Прочитав текст, генерал резко побледнел и, жёстко глядя на подчинённых,
внятно сказал: «Война! Война по-настоящему! Всем взлёт!» В командном
зале сразу возникла тишина. Большинство офицеров ещё захватили войну,
помнили её и хорошо знали, что это такое. Только не сразу «врубившийся»

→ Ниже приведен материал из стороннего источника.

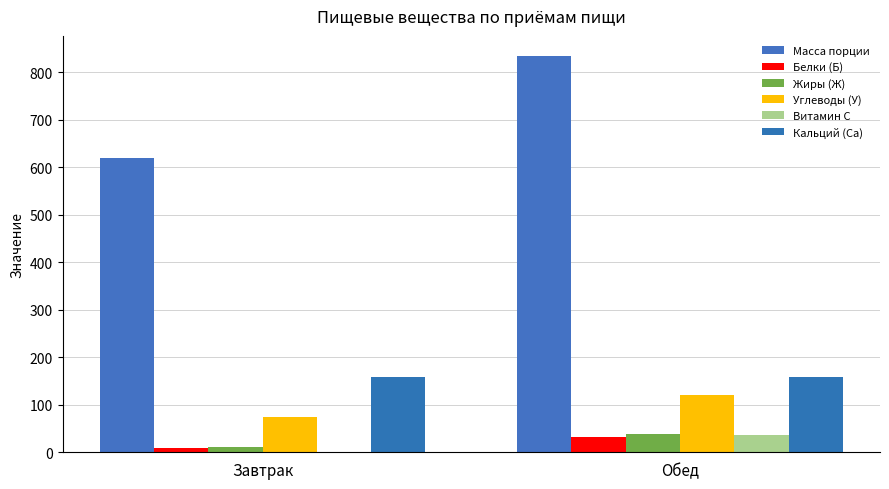

Reading left to right, extract all data points from this chart.

Масса порции: 620.0	835.0
Белки (Б): 8.7	33.1
Жиры (Ж): 10.2	38.7
Углеводы (У): 73.8	120.1
Витамин С: 1.6	36.0
Кальций (Са): 158.4	158.2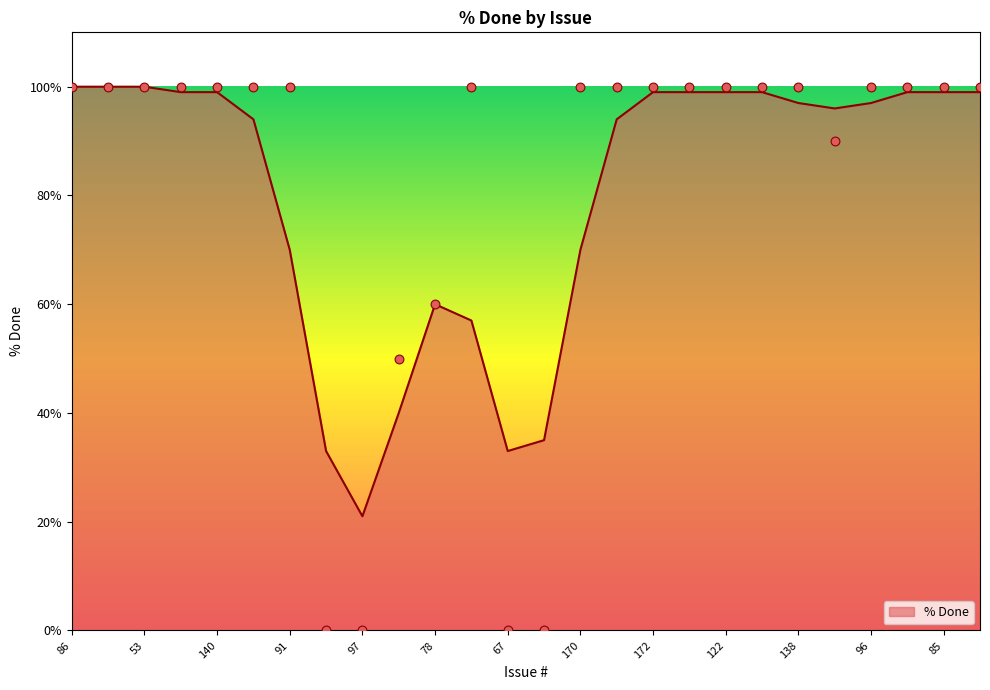

Which has a higher value, 56 or 91?

56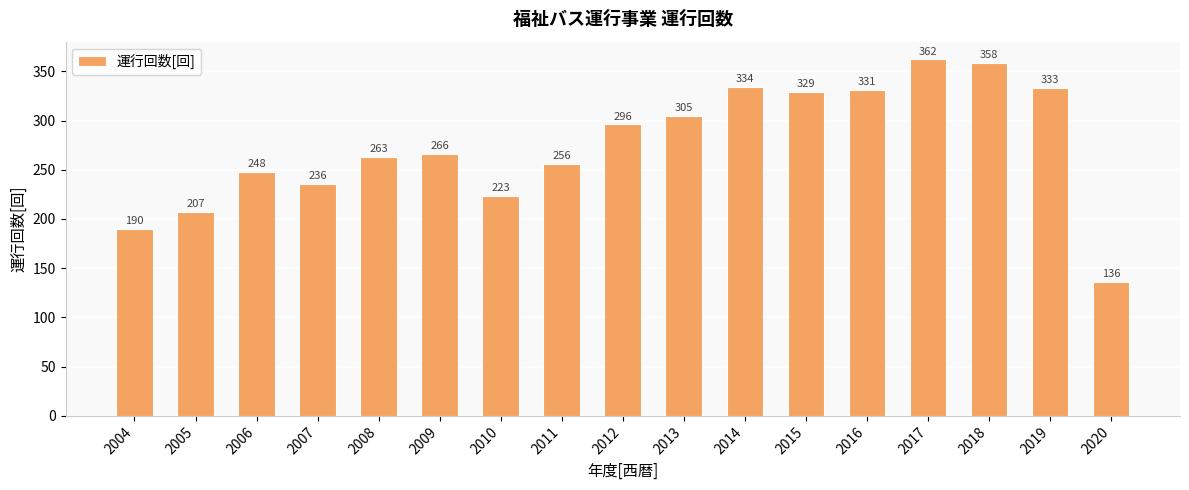

How many categories are shown in the chart?

17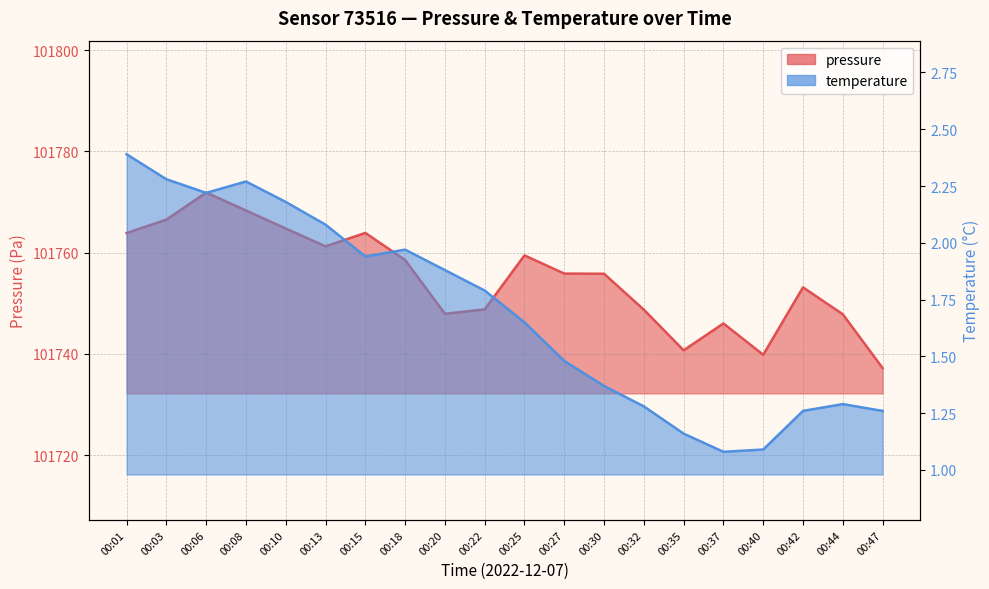

What is the difference between the pressure values at 00:40 and 00:18?

18.7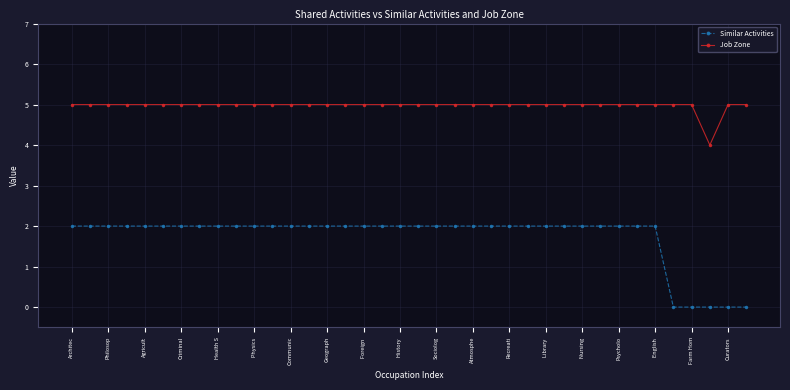

Rank the series by their maximum value, from lowest to highest.

Similar Activities, Job Zone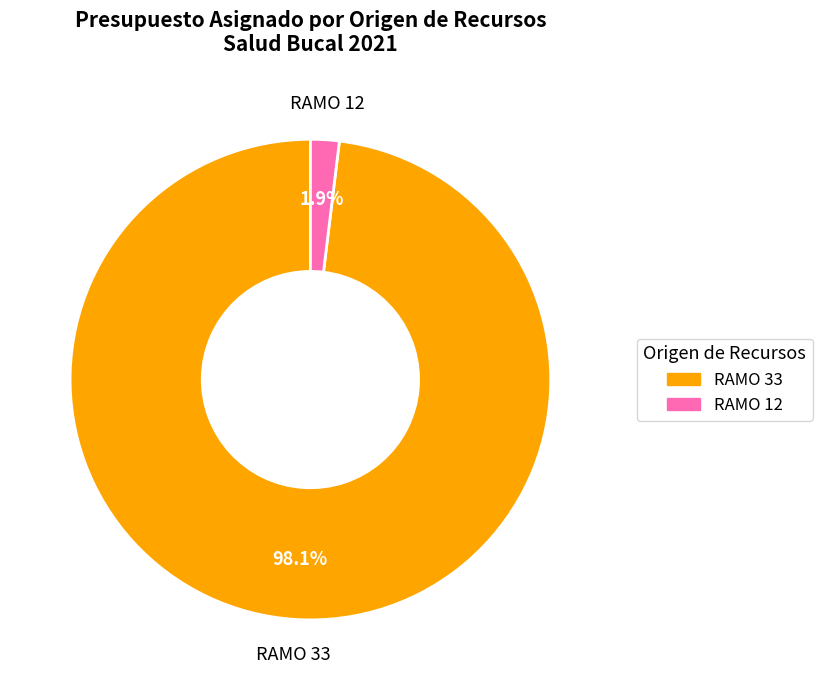

What is the majority slice?

RAMO 33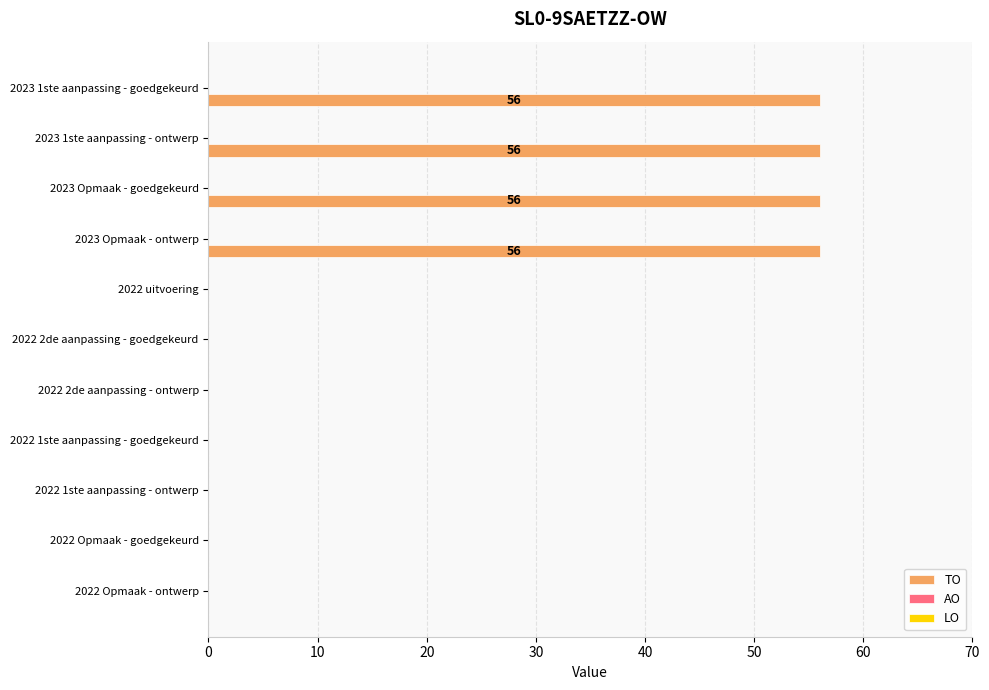

What is the sum of all values?

224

метеоролог попытался попытался сказать, что с моря наползает туман и
видимости не будет, но начальник штаба разъярённо сунул ему под нос
бланк с текстом принятой радиограммы и её расшифровкой: «Тут не уже
не «игрушки»! Теперь всё по-настоящему»!
Растерявшийся синоптик в абракадабре кодированого текста вдруг уловил
знакомую группу цифр из его личного позывного, злополучной группы
«девяток» и кодовой подписи его коллеги, которые шифровальщики посчитали
за «балластные» или ошибочные, принятые из-за помех. Когда начальник
штаба, а затем и командир с огромным трудом поняли, о чём им пытается
сказать начальник метеослужбы и через каналы связи, известные только
связистам, да и то только долго прослужившим на одном месте, уточнили,
кому, от кого и о чём радиограмма, то, не смотря на огромное облегчение,
упавшее с их души, синоптику довелось услышать такое, что могут
высказать только старые заслуженные пилоты морской авиации с их опытом
общения, как на аэродромных стоянках, так и на корабельных палубах. Ну,
а «фитиль» и связистам, и метеослужбе был вставлен такой, что и
вспоминать не хочется.
И, тяжело вздохнув, капитан резюмировал: «Запомни! Первое: любая
инициатива обязательно наказуема. Второе: самый страшный дурак - дурак с
инициативой».
Прослужив много лет, я в этом твёрдо тоже убеждён.